### About this task
Each of the records below must be reproduced verbatim.

Material shown section start

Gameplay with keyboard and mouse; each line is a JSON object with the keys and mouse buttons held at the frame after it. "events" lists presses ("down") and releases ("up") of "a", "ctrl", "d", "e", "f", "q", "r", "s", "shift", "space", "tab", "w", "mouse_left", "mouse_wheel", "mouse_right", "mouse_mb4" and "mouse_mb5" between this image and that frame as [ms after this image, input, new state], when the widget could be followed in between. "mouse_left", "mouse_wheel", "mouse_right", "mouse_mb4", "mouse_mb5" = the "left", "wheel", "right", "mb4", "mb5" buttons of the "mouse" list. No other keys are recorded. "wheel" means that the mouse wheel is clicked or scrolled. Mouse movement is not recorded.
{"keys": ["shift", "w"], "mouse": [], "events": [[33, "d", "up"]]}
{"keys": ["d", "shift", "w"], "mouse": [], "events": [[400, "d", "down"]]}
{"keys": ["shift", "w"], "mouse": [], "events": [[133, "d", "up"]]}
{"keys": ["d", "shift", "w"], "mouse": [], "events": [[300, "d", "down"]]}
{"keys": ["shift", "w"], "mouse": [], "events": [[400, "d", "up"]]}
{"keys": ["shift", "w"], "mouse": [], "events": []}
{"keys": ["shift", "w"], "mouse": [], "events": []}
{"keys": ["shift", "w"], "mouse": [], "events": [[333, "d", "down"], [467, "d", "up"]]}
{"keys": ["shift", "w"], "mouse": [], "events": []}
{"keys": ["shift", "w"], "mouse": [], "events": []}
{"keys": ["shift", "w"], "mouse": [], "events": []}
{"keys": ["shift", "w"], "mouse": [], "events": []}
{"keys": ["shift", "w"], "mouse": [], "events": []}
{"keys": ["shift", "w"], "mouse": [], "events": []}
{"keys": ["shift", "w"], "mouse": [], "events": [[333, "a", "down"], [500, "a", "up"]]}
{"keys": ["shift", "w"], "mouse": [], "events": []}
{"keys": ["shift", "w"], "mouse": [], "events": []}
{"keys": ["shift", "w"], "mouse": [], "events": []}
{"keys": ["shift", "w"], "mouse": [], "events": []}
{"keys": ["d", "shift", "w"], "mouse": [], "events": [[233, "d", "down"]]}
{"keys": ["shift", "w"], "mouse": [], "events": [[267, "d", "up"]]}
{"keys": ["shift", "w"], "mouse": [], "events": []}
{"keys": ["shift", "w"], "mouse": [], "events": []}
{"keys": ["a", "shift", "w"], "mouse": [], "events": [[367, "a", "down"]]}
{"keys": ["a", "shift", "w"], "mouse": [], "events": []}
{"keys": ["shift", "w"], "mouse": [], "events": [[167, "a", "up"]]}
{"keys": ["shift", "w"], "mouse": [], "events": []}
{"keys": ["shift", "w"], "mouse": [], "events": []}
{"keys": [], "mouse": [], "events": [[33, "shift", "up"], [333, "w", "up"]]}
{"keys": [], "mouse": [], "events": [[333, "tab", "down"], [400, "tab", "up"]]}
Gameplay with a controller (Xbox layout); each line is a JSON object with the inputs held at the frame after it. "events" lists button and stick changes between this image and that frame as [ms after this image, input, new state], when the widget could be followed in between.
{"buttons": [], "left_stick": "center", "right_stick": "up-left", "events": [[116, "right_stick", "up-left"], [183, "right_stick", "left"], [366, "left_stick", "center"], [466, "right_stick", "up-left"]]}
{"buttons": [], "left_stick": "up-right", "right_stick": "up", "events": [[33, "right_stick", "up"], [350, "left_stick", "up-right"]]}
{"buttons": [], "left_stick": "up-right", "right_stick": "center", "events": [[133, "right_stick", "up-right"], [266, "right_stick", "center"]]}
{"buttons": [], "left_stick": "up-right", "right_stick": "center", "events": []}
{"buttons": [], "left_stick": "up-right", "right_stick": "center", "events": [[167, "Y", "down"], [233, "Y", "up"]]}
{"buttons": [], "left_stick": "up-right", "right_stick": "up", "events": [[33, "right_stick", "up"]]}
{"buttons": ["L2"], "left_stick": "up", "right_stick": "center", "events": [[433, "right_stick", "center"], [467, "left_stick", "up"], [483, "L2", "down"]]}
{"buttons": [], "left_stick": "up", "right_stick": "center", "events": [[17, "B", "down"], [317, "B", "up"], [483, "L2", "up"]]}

Material shown section end

### Expected answer
Gameplay with keyboard and mouse; each line is a JSON object with the keys and mouse buttons held at the frame after it. "events" lists presses ("down") and releases ("up") of "a", "ctrl", "d", "e", "f", "q", "r", "s", "shift", "space", "tab", "w", "mouse_left", "mouse_wheel", "mouse_right", "mouse_mb4" and "mouse_mb5" between this image and that frame as [ms after this image, input, new state], when the widget could be followed in between. "mouse_left", "mouse_wheel", "mouse_right", "mouse_mb4", "mouse_mb5" = the "left", "wheel", "right", "mb4", "mb5" buttons of the "mouse" list. No other keys are recorded. "wheel" means that the mouse wheel is clicked or scrolled. Mouse movement is not recorded.
{"keys": ["shift", "w"], "mouse": [], "events": [[33, "d", "up"]]}
{"keys": ["d", "shift", "w"], "mouse": [], "events": [[400, "d", "down"]]}
{"keys": ["shift", "w"], "mouse": [], "events": [[133, "d", "up"]]}
{"keys": ["d", "shift", "w"], "mouse": [], "events": [[300, "d", "down"]]}
{"keys": ["shift", "w"], "mouse": [], "events": [[400, "d", "up"]]}
{"keys": ["shift", "w"], "mouse": [], "events": []}
{"keys": ["shift", "w"], "mouse": [], "events": []}
{"keys": ["shift", "w"], "mouse": [], "events": [[333, "d", "down"], [467, "d", "up"]]}
{"keys": ["shift", "w"], "mouse": [], "events": []}
{"keys": ["shift", "w"], "mouse": [], "events": []}
{"keys": ["shift", "w"], "mouse": [], "events": []}
{"keys": ["shift", "w"], "mouse": [], "events": []}
{"keys": ["shift", "w"], "mouse": [], "events": []}
{"keys": ["shift", "w"], "mouse": [], "events": []}
{"keys": ["shift", "w"], "mouse": [], "events": [[333, "a", "down"], [500, "a", "up"]]}
{"keys": ["shift", "w"], "mouse": [], "events": []}
{"keys": ["shift", "w"], "mouse": [], "events": []}
{"keys": ["shift", "w"], "mouse": [], "events": []}
{"keys": ["shift", "w"], "mouse": [], "events": []}
{"keys": ["d", "shift", "w"], "mouse": [], "events": [[233, "d", "down"]]}
{"keys": ["shift", "w"], "mouse": [], "events": [[267, "d", "up"]]}
{"keys": ["shift", "w"], "mouse": [], "events": []}
{"keys": ["shift", "w"], "mouse": [], "events": []}
{"keys": ["a", "shift", "w"], "mouse": [], "events": [[367, "a", "down"]]}
{"keys": ["a", "shift", "w"], "mouse": [], "events": []}
{"keys": ["shift", "w"], "mouse": [], "events": [[167, "a", "up"]]}
{"keys": ["shift", "w"], "mouse": [], "events": []}
{"keys": ["shift", "w"], "mouse": [], "events": []}
{"keys": [], "mouse": [], "events": [[33, "shift", "up"], [333, "w", "up"]]}
{"keys": [], "mouse": [], "events": [[333, "tab", "down"], [400, "tab", "up"]]}
Gameplay with a controller (Xbox layout); each line is a JSON object with the inputs held at the frame after it. "events" lists button and stick changes between this image and that frame as [ms after this image, input, new state], when the widget could be followed in between.
{"buttons": [], "left_stick": "center", "right_stick": "up-left", "events": [[116, "right_stick", "up-left"], [183, "right_stick", "left"], [366, "left_stick", "center"], [466, "right_stick", "up-left"]]}
{"buttons": [], "left_stick": "up-right", "right_stick": "up", "events": [[33, "right_stick", "up"], [350, "left_stick", "up-right"]]}
{"buttons": [], "left_stick": "up-right", "right_stick": "center", "events": [[133, "right_stick", "up-right"], [266, "right_stick", "center"]]}
{"buttons": [], "left_stick": "up-right", "right_stick": "center", "events": []}
{"buttons": [], "left_stick": "up-right", "right_stick": "center", "events": [[167, "Y", "down"], [233, "Y", "up"]]}
{"buttons": [], "left_stick": "up-right", "right_stick": "up", "events": [[33, "right_stick", "up"]]}
{"buttons": ["L2"], "left_stick": "up", "right_stick": "center", "events": [[433, "right_stick", "center"], [467, "left_stick", "up"], [483, "L2", "down"]]}
{"buttons": [], "left_stick": "up", "right_stick": "center", "events": [[17, "B", "down"], [317, "B", "up"], [483, "L2", "up"]]}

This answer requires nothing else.